» 本文
長女の山田花子さん(仮名)はお母様を亡くされ、相続手続きの相談にいらっしゃいました。お父様は既に亡くなられており、長男・長女・次女の3人で相続手続きをする事になります。

 

まずは必要な手続きを確認した所、亡くなった森田風子さま(仮名)は8つの銀行に口座をお持ちでした。不動産もいくつかお持ちでしたが、まずは預金の解約を急いで済ませたいとのご要望でした。

 

急いでいる理由をお聞きした所、山田花子さんが「私、時間がないのです。2週間後にはドイツに戻らなければいけません。できる限りの手続きを済ませてから帰りたいのです!!」と仰っています。山田花子さんは日本に住民票がなく、当然、印鑑登録もしていないとの事でした。

 

この場合、各金融機関で相続手続きをするには在留証明書やサイン証明書を提出する必要があります。

 

在留証明書等を取得するには、居住地ドイツの領事館に足を運んで頂く必要がありますが、山田花子さんがお住まいの地区から、領事館までは相当な距離があるようで「領事館には行きたくない」とのこと。

 

では、札幌に滞在している間だけ、住民票を札幌に移し印鑑登録をした上で2週間以内に分割協議書をまとめてしまおうかとも考えましたが、課税関係や時間的な問題もありこのプランは却下しました。

 

そこで採用したのが公証人役場で手続きを行う「目撃認証」です。

 

各金融機関の相続手続き書類を持参して公証役場へ訪問、公証人の面前で全ての書類に署名しました。この方法を使えば、サイン証明書と同様の効果を得る事ができ、ドイツの領事館に足を運んで頂く必要はなくなります。

» 取り組む内容
(A) 相続手続きの事例を述べた本文で、亡くなった森田風子さまがいくつの銀行に口座を持っていたかを答えなさい。
(B) 相続手続きの事例を述べた本文を、最後の文の後から書き継ぎなさい。

» データセットのエントリ
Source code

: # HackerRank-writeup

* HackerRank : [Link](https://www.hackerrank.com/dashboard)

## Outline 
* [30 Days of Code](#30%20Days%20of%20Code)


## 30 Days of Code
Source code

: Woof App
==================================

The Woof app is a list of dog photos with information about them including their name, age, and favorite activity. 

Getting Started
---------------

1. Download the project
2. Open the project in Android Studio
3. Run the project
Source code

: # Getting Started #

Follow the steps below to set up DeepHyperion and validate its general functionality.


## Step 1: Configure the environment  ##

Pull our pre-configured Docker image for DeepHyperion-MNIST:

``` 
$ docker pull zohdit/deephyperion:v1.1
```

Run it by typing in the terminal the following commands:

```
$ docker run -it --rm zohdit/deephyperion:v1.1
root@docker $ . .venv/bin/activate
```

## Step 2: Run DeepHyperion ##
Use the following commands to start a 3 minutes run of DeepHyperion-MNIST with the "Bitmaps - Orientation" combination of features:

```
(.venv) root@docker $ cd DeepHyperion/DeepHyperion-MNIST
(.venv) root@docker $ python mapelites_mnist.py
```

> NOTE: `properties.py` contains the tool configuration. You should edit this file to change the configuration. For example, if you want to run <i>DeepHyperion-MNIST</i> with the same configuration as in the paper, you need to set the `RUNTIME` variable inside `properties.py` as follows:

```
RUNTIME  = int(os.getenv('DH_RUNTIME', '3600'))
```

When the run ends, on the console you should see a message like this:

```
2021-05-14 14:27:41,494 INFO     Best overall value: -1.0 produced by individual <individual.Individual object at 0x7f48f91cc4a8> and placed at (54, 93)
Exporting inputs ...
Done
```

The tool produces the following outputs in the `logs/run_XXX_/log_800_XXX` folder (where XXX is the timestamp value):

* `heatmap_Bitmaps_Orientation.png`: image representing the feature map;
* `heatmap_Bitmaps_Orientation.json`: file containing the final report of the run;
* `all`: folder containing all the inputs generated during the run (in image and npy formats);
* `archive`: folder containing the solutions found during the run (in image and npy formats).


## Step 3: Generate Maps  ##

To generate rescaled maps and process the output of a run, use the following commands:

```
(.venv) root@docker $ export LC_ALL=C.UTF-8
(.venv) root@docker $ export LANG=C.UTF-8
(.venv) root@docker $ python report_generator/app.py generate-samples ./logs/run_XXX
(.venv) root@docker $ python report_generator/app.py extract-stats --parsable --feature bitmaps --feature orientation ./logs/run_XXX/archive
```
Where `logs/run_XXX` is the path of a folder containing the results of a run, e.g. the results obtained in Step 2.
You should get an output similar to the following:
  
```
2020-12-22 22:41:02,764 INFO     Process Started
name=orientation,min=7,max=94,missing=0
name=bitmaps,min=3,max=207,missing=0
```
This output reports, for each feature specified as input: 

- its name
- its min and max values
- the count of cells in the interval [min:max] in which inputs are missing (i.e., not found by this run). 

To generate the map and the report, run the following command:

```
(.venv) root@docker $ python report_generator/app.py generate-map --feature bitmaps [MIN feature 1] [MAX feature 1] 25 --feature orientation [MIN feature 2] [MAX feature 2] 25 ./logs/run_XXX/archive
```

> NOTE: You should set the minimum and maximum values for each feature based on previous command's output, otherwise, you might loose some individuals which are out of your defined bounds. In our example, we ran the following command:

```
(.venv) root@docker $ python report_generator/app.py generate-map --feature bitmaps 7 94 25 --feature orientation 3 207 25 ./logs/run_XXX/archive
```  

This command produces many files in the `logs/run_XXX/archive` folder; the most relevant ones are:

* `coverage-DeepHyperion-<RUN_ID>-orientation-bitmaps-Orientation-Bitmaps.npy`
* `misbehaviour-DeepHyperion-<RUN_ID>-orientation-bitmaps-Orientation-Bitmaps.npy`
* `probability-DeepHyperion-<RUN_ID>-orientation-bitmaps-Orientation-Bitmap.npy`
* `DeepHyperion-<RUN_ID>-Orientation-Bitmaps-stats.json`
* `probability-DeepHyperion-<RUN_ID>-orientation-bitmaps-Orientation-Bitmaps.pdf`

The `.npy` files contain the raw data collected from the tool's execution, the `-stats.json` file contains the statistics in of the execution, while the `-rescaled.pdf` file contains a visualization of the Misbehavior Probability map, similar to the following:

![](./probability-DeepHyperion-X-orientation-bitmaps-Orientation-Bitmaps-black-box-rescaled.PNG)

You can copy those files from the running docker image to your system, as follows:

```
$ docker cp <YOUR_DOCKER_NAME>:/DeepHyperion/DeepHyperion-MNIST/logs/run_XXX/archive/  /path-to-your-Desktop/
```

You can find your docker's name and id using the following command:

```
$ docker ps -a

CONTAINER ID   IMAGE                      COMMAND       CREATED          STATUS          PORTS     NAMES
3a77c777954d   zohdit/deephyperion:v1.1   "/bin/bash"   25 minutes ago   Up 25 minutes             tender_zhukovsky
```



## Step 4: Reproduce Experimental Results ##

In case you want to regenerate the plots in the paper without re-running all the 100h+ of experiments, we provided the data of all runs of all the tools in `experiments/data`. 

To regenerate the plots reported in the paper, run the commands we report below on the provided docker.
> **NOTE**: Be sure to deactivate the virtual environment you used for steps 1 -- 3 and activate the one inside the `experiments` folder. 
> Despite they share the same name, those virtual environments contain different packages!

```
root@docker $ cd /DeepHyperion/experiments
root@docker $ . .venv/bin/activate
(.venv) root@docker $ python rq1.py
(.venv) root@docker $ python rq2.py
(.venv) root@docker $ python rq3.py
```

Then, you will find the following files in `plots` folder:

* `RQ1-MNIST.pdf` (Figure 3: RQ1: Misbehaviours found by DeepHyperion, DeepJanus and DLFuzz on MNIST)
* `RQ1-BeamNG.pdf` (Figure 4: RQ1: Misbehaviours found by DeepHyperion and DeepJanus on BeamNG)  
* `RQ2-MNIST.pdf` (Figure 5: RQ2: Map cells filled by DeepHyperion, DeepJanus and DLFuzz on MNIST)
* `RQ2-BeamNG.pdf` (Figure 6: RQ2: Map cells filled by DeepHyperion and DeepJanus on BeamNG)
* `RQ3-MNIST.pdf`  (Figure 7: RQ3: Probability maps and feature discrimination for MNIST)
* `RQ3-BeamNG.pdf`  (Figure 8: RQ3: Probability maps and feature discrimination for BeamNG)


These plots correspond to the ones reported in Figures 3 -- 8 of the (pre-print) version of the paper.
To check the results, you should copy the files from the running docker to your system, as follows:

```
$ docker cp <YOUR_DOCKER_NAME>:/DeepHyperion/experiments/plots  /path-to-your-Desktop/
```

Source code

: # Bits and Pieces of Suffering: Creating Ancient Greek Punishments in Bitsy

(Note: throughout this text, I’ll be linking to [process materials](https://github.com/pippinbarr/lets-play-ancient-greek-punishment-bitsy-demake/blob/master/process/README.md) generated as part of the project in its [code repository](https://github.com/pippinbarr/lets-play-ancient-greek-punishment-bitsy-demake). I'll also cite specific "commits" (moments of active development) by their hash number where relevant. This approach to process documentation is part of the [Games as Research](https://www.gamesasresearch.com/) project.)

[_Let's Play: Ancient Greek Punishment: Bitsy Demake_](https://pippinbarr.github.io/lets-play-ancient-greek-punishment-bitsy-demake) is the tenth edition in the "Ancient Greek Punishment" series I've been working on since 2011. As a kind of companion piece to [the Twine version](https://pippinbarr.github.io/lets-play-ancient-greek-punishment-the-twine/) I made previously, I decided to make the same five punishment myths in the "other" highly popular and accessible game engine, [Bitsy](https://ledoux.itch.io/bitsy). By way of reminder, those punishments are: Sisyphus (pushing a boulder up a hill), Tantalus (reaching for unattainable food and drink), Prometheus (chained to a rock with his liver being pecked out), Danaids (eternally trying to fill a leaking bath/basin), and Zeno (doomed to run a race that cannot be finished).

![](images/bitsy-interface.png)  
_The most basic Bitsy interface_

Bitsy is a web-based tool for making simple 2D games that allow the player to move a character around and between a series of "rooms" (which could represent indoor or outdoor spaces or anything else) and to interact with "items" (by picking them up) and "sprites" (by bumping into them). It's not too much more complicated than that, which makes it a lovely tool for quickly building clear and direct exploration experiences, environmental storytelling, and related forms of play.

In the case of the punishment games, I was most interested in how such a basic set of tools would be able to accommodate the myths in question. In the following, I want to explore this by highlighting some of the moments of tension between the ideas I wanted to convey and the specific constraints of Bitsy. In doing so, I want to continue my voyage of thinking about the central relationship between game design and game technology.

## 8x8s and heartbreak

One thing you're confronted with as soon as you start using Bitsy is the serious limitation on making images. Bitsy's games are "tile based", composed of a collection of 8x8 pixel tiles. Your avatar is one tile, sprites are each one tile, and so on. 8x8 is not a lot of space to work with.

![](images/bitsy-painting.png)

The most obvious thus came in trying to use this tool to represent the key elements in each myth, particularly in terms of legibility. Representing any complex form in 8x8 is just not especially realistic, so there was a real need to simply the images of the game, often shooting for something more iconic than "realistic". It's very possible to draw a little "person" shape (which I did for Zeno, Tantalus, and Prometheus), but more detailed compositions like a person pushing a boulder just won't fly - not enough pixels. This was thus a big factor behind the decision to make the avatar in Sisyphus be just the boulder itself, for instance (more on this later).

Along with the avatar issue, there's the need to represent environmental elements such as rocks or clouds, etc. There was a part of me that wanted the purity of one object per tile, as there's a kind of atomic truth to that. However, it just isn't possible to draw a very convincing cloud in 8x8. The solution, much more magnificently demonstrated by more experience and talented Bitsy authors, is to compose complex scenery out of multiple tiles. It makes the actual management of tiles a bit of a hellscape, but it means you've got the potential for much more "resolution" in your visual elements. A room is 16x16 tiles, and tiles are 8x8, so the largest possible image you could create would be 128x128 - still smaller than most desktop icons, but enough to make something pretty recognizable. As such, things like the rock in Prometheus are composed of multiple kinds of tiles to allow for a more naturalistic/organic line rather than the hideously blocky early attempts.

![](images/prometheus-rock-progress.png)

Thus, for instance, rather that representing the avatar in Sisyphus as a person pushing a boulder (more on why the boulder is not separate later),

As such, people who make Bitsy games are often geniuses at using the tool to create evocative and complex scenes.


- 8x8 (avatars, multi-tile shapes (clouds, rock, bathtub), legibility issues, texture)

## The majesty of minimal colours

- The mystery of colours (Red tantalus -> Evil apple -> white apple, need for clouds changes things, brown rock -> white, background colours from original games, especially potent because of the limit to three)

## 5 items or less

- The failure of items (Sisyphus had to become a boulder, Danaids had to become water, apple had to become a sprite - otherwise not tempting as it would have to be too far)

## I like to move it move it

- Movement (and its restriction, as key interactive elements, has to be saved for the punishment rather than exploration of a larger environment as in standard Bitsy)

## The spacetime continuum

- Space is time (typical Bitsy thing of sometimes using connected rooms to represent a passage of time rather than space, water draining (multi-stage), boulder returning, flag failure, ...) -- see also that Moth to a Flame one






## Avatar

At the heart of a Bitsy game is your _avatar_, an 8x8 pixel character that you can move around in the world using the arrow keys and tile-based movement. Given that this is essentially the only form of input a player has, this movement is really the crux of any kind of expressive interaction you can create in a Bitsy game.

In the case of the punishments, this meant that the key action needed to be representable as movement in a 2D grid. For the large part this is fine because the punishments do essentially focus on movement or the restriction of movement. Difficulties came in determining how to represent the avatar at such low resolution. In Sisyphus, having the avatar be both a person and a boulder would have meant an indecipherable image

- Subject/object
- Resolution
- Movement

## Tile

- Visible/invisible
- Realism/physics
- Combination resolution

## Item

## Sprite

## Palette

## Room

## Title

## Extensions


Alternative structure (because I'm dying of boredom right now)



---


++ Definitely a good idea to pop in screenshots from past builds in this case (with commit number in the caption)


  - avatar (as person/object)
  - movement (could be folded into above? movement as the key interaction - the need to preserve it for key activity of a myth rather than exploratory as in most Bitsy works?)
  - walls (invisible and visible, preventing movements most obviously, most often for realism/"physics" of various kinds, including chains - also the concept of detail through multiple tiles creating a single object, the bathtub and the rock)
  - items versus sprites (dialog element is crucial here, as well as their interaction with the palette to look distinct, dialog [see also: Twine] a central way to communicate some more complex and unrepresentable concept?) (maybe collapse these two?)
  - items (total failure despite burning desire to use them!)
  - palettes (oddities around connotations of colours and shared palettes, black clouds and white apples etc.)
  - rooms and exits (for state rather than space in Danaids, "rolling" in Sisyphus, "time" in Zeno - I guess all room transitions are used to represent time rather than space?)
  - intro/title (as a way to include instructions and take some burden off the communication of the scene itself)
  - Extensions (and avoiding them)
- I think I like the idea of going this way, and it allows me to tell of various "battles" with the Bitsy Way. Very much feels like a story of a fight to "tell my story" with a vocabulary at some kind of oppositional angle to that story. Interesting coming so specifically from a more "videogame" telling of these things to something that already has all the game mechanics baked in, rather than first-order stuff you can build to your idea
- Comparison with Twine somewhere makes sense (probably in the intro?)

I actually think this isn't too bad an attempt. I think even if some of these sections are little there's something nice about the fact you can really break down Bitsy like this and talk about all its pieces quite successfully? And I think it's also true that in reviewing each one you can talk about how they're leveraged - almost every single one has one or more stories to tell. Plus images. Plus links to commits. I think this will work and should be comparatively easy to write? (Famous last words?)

» 解答一覧
(A) 8つの銀行です。

(B)
金融機関の中には目撃認証で手続きをした事がないという銀行があり、何としてでも在留証明書とサイン証明書を持ってくるようにと言われ、窓口担当者や支店長に根気強く説明した経緯もありました。

 

しかし、結果的には目撃認証の手続きでも対応して頂く事ができ、目的は達成できました。この時感じたのは、金融機関の担当者も役所の方の知識も、完璧ではないという事でした。「目撃認証って何ですか?」という感じです。一度位ダメと言われても相続手続きの専門家としてすぐに引き下がるわけにはいきません。山田さまにも他のご兄妹にもとても感謝されました。

 

まずは、預金の手続き書類を整えドイツに帰って行った山田さんでしたが、6ケ月後にご主人の海外転勤が終了し札幌に戻ってこられました。今は札幌市民として住民票や印鑑証明を登録されていますので、通常通りのやり方通り相続手続きを進めている所です。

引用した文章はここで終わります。